Rifugi, monito degli ambientalisti Rossini assicura: pronti a educare
TRENTO La differenza fra passato e presente, ad alta quota, si fa di anno in anno più marcata e pone di fronte a una domanda: bisogna andare incontro alle mutate aspettative del turista anche a costo di snaturare l’essenza della montagna? I rifugi devono rimanere punto di partenza o diventare la destinazione? La risposta contrappone chi vorrebbe preservare la frugalità della vita alpina (come il presidente Sat Claudio BAssetti, Corriere del Trentino di domenica) e chi crede doveroso cambiare certe abitudini, adattando i rifugi alle attese dei visitatori. Un dibattito tra chi vuole che il rifugio sia il via e chi lo vede come il traguardo.
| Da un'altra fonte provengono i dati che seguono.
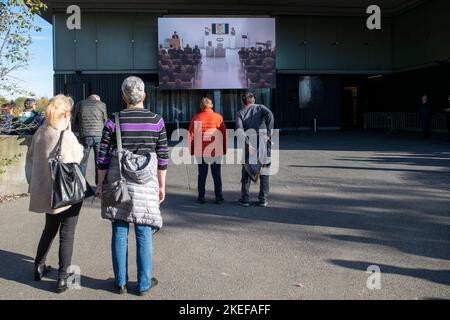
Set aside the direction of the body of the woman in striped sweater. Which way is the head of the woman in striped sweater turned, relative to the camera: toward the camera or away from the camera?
away from the camera

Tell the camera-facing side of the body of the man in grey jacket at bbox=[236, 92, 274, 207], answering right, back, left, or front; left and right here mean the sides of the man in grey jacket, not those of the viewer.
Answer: back

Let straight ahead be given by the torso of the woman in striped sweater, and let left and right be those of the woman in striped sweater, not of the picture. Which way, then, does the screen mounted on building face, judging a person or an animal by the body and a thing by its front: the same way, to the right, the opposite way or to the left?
the opposite way

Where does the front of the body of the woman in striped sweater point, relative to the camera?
away from the camera

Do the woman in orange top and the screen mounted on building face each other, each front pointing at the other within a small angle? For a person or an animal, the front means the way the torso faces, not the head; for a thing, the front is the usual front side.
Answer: yes

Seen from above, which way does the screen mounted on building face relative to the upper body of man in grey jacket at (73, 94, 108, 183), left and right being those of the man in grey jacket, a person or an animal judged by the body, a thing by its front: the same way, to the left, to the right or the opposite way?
the opposite way

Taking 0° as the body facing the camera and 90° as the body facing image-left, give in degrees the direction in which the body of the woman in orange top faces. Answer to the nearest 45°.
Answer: approximately 180°

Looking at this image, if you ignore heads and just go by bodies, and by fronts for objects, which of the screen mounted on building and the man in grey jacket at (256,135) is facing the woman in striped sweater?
the screen mounted on building

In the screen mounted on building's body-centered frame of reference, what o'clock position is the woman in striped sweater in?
The woman in striped sweater is roughly at 12 o'clock from the screen mounted on building.

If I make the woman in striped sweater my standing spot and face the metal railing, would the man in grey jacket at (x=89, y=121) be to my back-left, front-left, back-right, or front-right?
front-left

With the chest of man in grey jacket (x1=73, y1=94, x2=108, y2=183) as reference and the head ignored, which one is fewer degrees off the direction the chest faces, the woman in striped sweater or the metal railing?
the metal railing

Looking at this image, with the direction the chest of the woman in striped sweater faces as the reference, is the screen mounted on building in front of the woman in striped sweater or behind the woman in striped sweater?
in front

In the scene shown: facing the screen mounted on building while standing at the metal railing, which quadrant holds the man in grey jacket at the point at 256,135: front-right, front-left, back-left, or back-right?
front-left

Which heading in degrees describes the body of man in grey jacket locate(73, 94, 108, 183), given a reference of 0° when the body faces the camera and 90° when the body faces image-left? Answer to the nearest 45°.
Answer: approximately 180°
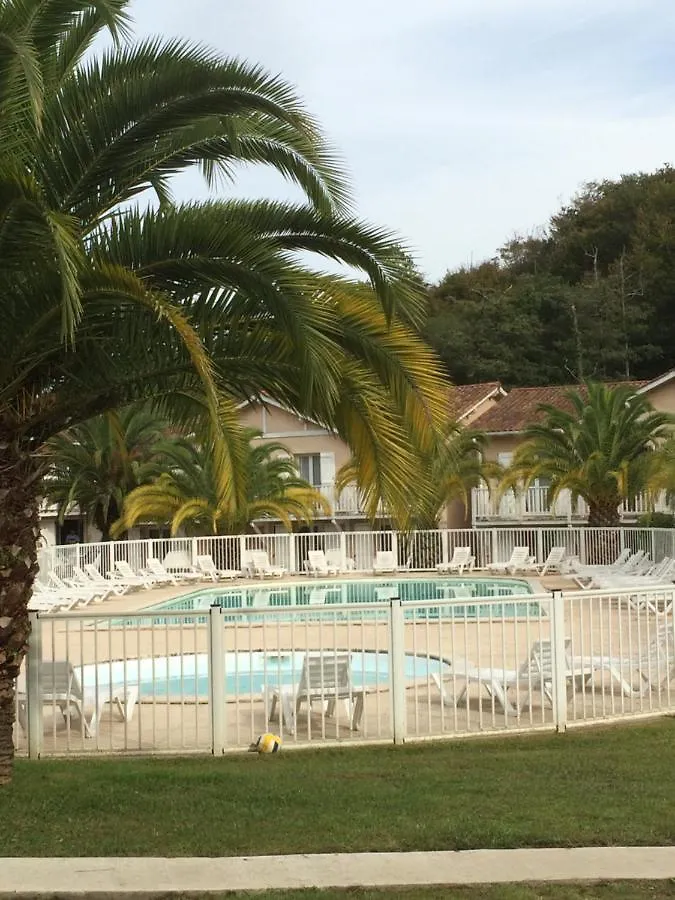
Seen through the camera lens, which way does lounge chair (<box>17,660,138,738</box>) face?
facing away from the viewer and to the right of the viewer

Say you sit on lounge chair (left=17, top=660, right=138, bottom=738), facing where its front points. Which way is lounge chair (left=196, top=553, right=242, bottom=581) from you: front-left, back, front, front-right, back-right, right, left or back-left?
front-left

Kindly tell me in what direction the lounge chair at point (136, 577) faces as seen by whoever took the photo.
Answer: facing to the right of the viewer

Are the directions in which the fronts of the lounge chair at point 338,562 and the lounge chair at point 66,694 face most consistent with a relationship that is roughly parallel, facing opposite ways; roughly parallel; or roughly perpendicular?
roughly perpendicular

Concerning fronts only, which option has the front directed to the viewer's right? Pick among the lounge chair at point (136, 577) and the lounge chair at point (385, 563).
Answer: the lounge chair at point (136, 577)

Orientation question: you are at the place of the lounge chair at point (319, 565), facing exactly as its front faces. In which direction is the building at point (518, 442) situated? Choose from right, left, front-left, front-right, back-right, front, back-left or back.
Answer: left

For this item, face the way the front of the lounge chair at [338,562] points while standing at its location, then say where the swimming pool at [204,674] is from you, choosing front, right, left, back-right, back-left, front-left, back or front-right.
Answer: front-right

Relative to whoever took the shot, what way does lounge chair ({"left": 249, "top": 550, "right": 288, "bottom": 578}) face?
facing the viewer and to the right of the viewer

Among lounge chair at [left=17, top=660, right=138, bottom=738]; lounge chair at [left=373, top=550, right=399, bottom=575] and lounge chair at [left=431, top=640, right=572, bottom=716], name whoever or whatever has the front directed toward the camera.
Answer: lounge chair at [left=373, top=550, right=399, bottom=575]

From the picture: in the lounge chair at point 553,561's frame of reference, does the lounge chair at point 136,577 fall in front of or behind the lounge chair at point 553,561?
in front

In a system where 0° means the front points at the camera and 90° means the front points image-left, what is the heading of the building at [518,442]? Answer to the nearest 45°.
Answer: approximately 0°

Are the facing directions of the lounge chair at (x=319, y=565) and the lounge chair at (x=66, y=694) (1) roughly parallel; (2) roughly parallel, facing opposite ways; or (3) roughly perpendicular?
roughly perpendicular
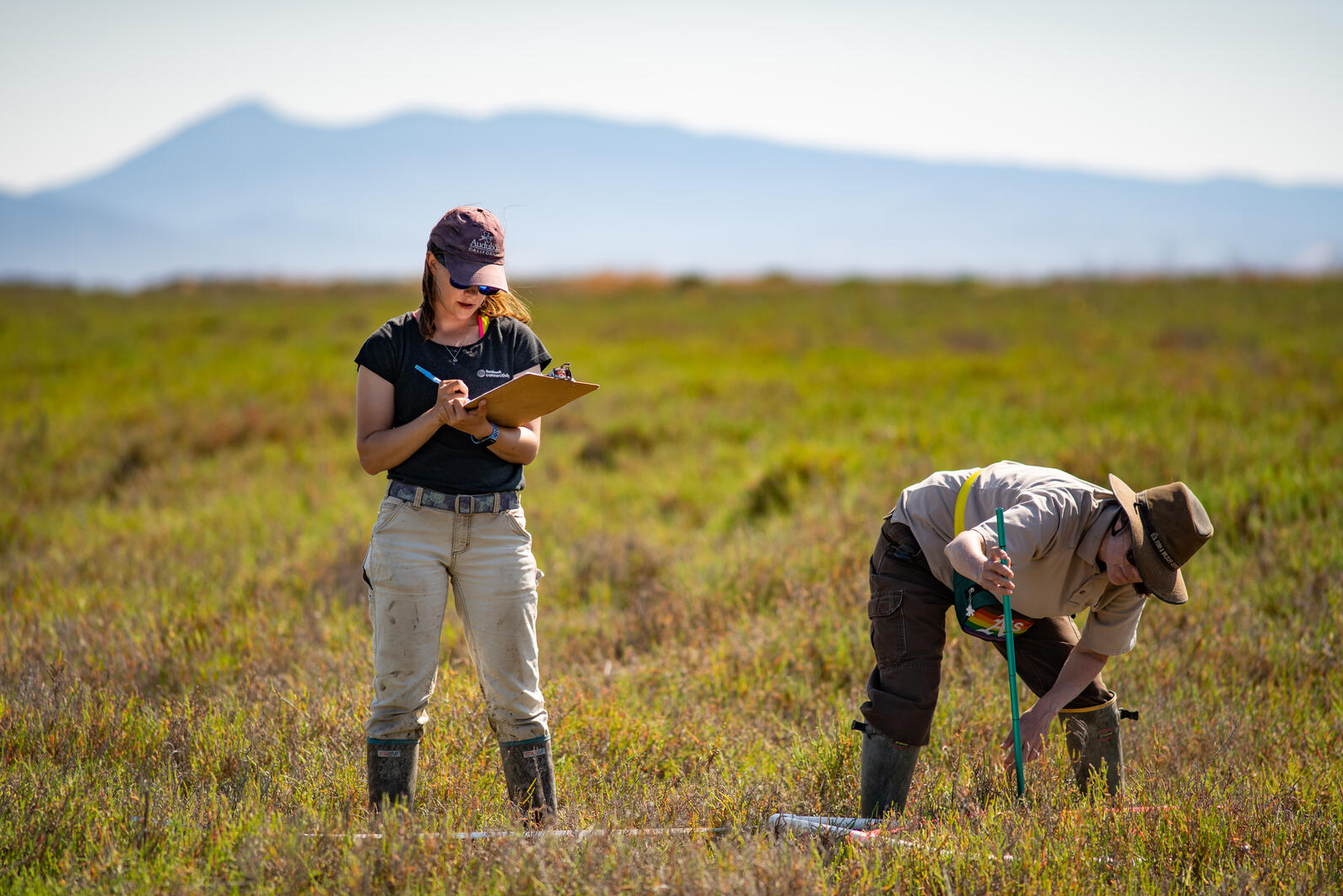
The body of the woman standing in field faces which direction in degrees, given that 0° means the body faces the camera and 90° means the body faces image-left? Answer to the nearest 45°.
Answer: approximately 0°

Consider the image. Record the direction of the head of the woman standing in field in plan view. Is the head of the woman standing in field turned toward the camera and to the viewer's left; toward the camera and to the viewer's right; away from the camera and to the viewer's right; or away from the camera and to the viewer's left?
toward the camera and to the viewer's right
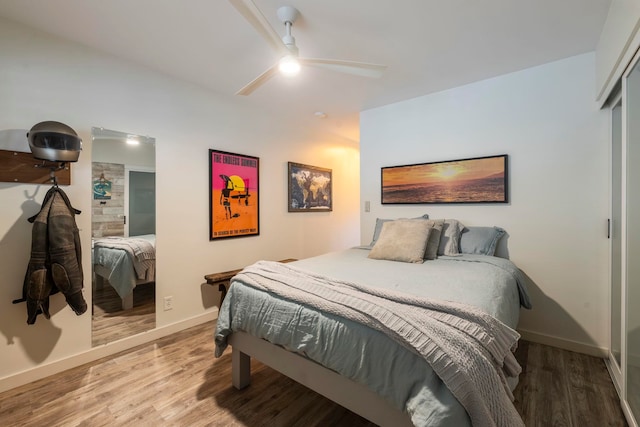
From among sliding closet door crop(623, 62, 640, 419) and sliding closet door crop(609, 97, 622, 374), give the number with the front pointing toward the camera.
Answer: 0

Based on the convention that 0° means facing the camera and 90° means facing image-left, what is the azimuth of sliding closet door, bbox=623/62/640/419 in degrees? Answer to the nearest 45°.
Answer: approximately 90°

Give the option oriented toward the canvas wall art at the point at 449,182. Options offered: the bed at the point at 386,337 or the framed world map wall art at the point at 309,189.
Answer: the framed world map wall art at the point at 309,189

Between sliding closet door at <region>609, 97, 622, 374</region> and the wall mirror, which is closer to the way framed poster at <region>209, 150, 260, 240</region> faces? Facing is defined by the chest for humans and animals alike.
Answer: the sliding closet door

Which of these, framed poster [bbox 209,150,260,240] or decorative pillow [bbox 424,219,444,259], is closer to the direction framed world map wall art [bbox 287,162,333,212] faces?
the decorative pillow

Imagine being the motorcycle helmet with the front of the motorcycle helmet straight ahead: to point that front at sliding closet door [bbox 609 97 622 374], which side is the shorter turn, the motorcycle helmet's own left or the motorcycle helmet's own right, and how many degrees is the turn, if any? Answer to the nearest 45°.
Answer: approximately 45° to the motorcycle helmet's own left

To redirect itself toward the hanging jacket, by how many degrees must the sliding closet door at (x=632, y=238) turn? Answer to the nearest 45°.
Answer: approximately 45° to its left

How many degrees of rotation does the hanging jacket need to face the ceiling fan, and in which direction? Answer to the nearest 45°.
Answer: approximately 45° to its left

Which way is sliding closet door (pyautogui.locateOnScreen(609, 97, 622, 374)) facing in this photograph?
to the viewer's left

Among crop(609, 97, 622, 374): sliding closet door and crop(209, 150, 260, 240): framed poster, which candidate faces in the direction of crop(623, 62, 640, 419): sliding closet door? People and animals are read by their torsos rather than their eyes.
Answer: the framed poster

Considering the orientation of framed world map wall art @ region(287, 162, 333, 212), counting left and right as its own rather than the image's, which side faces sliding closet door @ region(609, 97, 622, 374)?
front

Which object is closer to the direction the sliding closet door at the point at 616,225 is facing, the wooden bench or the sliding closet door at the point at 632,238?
the wooden bench

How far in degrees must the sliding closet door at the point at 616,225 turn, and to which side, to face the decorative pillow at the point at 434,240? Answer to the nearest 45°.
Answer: approximately 45° to its left
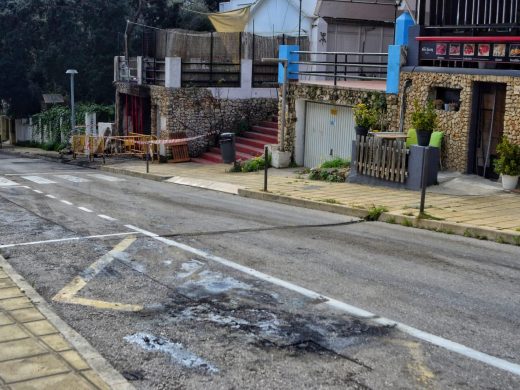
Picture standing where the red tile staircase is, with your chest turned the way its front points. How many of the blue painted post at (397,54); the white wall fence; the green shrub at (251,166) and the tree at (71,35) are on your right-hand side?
2

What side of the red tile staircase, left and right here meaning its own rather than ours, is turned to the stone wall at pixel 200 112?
right

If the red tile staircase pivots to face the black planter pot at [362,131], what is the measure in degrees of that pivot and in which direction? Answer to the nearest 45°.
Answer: approximately 45° to its left

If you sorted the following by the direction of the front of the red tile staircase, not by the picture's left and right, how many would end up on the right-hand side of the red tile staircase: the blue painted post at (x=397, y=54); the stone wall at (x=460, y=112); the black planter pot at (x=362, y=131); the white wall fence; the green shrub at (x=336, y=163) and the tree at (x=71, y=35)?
2

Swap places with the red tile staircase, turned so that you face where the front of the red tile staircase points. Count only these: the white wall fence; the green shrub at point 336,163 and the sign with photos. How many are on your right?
1

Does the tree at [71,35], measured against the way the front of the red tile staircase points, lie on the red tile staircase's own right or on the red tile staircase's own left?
on the red tile staircase's own right

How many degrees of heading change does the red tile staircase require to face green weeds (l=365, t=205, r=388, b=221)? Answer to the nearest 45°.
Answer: approximately 45° to its left

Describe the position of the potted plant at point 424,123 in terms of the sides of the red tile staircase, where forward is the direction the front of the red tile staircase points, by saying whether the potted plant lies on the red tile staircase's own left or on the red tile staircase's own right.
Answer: on the red tile staircase's own left

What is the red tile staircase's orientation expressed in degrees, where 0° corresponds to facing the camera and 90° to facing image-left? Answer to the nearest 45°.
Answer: approximately 45°

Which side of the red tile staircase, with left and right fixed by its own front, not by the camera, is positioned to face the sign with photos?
left

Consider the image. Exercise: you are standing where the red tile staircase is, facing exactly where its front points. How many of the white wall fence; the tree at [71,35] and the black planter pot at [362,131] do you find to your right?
2

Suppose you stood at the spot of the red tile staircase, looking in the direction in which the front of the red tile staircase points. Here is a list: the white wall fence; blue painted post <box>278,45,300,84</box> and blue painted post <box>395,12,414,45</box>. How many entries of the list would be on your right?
1

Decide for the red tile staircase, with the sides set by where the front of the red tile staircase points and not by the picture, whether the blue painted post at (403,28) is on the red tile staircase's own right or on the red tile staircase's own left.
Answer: on the red tile staircase's own left
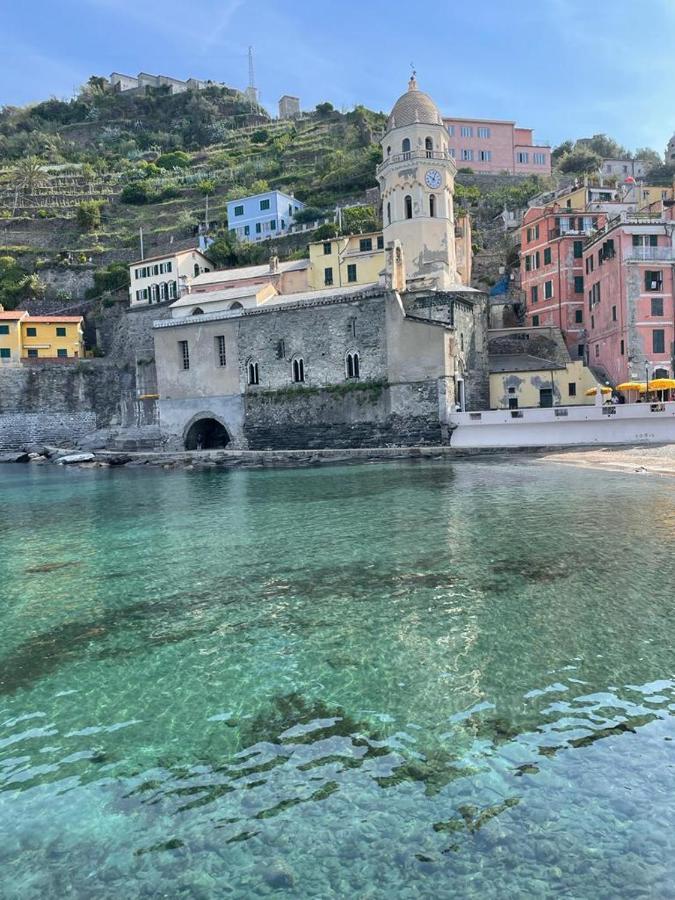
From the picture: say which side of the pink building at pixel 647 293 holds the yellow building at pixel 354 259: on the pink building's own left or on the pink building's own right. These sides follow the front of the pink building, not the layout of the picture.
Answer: on the pink building's own right

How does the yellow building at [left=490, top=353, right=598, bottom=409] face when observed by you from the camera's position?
facing the viewer

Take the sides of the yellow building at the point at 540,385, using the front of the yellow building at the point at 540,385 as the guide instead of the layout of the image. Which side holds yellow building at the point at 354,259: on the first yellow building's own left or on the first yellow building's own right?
on the first yellow building's own right

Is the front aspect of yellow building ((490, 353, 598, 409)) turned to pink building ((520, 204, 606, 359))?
no

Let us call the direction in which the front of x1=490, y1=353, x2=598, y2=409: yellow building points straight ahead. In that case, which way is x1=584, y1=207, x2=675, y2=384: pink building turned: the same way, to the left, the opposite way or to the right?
the same way

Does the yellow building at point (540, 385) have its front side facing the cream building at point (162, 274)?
no

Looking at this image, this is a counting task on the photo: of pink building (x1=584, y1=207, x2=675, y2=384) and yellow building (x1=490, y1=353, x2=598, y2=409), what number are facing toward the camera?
2

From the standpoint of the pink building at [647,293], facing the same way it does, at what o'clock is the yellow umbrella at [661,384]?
The yellow umbrella is roughly at 12 o'clock from the pink building.

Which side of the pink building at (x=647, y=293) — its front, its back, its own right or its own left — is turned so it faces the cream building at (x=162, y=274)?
right

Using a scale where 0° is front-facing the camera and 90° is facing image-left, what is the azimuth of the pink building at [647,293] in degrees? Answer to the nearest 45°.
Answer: approximately 0°

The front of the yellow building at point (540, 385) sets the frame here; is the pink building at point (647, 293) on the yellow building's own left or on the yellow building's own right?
on the yellow building's own left

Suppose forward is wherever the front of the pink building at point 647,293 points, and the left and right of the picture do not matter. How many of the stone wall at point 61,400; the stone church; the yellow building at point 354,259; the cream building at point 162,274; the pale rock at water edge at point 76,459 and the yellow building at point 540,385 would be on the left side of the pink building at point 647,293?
0

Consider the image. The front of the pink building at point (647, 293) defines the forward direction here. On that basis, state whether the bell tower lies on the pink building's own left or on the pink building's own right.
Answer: on the pink building's own right
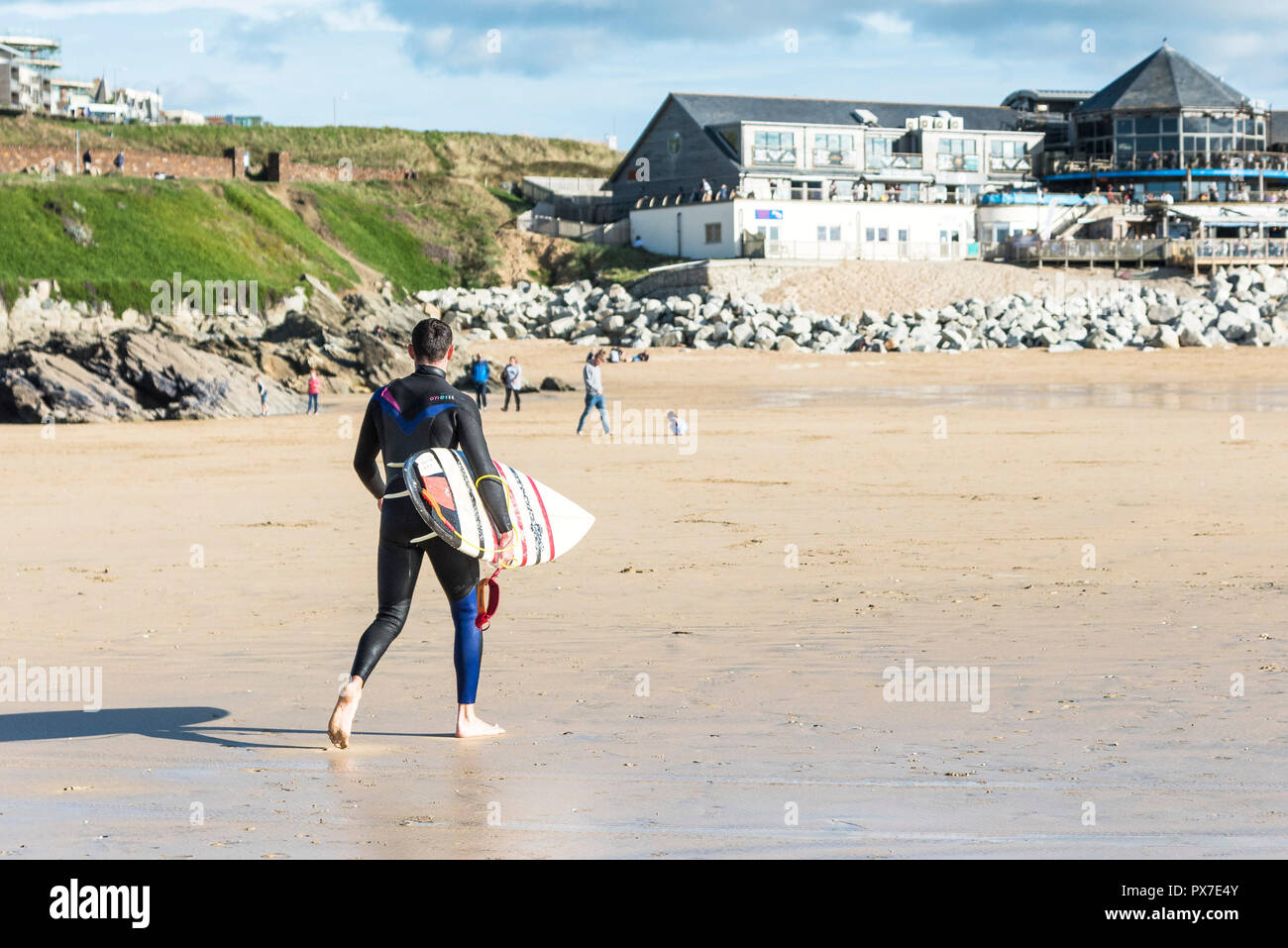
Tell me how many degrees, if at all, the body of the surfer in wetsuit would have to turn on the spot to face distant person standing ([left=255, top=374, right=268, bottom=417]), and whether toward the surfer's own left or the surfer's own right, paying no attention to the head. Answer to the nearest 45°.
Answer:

Franco Tessadri, presidente di Mountain Wilderness, sostiene che «il turista si è abituato agli standard di città; crede che tutto gli sia dovuto, senza capire che già il servizio offerto richiede un impegno enorme, soprattutto in termini di messa in sicurezza».Sono sempre più irrealizzabili le pretese dei «nuovi frequentatori della montagna», e stonano con il contesto alpino: «C’è chi, giunto a rifugi d’alta quota, chiede di poter avere un collegamento ad internet. Assurdo che laddove si dovrebbe apprezzare la semplicità, venga invece richiesto il superfluo». Ma quella del wi-fi non è l’unica domanda avanzata dal turismo dei grandi numeri, «che vorrebbe docce prolungate, saune, pietanze ricercate e altri servizi tipicamente alberghieri».
Anche Maurizio Rossini, di Trentino Marketing, condivide la necessità di tenere in considerazione i limiti dell’ambiente montano, che vanno oltre l’etichetta di «moderno o vecchio». Allo stesso tempo, però, «proporre oggi gli stessi rifugi di trent’anni fa significherebbe chiudere gli occhi su una forma mentis che ormai dà per scontate certe comodità». «Nostra responsabilità — aggiunge Rossini — è informare ed educare i nuovi frequentatori della montagna a vivere l’ambiente alpino con consapevolezza». E fa un esempio: «Serve far capire che non è possibile, vista la siccità e la drammatica situazione dei ghiacciai, utilizzare quantità eccessive di acqua».
Più perentoria la posizione di Andrea Weiss (Apt Val di Fassa), secondo cui l’immagine «dura e pura» del rifugio per i soli alpinisti è ormai estinta. «È mutato l’utilizzo del rifugio: prima era il punto di partenza, oggi è la destinazione». Negli anni del turismo dei grandi numeri, caratterizzati dalla contaminazione tra stili di vita, serve piuttosto «accontentare», «intercettare l’interesse dei visitatori». E spiega che il lavoro del rifugista è mutato perché mutate sono le esigenze di chi usufruisce del servizio: «Non si chiede soltanto un tetto sotto cui passare la notte. Chi soggiorna ad alta quota dà al cibo un ruolo fondamentale, che qualifica la vacanza, perciò deve essere valorizzato».
Tessardi apre poi il capitolo dei rifiuti abbandonati lungo i sentieri dai turisti: «Sempre più abituati al comfort cittadino, si dimenticano che l’ambiente di montagna non può adattarsi a certi standard; non c’è un servizio di raccolta, è un compito di cui si fanno carico volontariamente i gestori dei rifugi». Anche Weiss critica i consumatori sbadati: «Serve educare comunicando la necessità di rispettare l’ambiente alpino, fragile e unico». Un messaggio difficile da veicolare, specialmente a valle, dove negli alberghi è possibile ottenere qualsiasi servizio; e ancora negli anni della pubblicità, fuorviante perché poco conforme alla realtà. «Un luogo di riflessione e sobrietà — conclude Tessadri — diviene con sempre più frequenza teatro dell’eccesso».